======== Available data

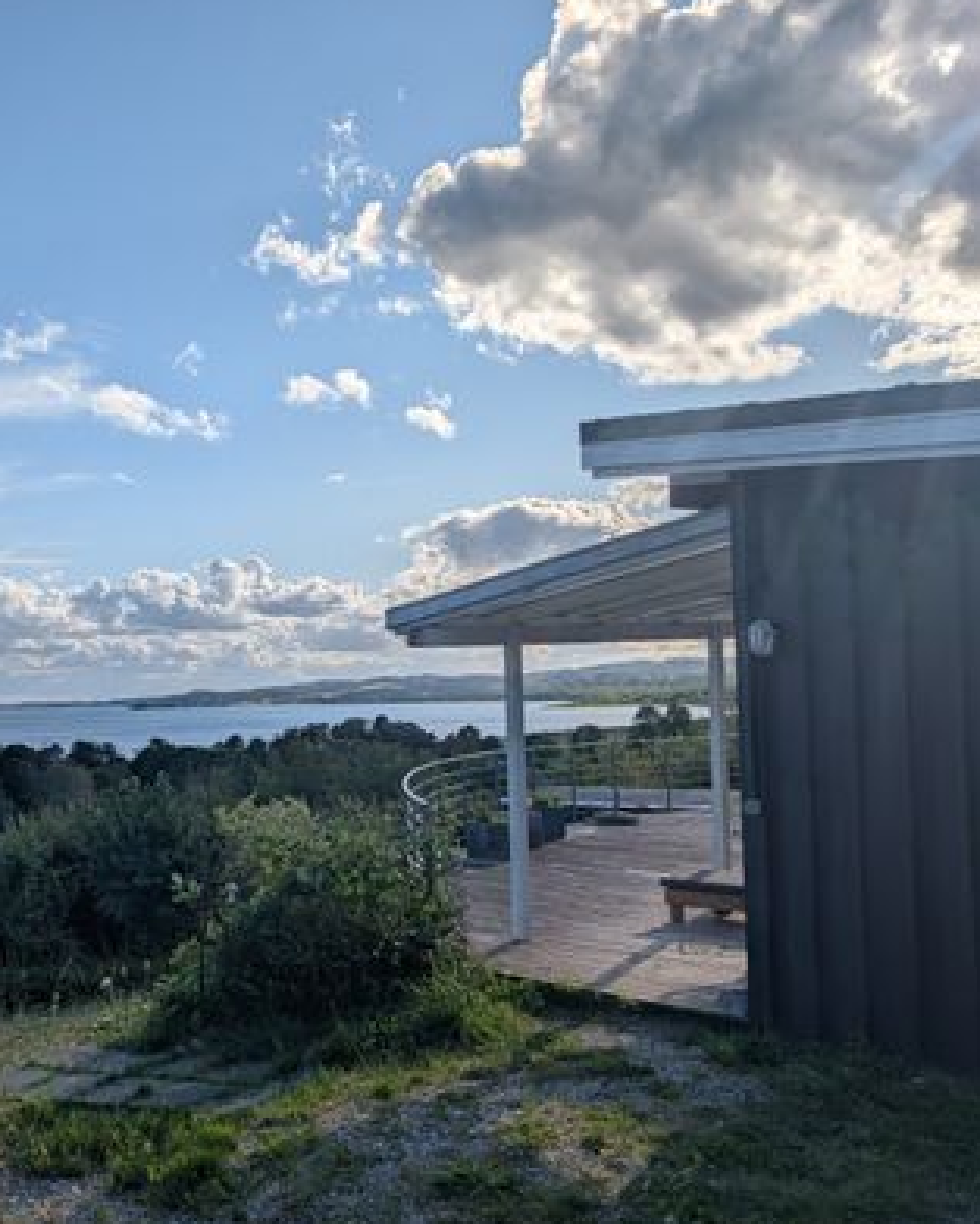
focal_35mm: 36
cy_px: 673
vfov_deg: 50.2
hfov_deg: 39.4
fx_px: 1305
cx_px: 185
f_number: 1.68
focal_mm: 6.9
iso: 23
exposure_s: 1/4292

================

* **Problem**
Exact repetition of the data is needed, with no images retained.

* **Problem solution**
focal_35mm: 36
cy_px: 673
vfov_deg: 50.2
hfov_deg: 39.4
fx_px: 1305
cx_px: 185
f_number: 1.68
focal_mm: 6.9
iso: 23
exposure_s: 1/4292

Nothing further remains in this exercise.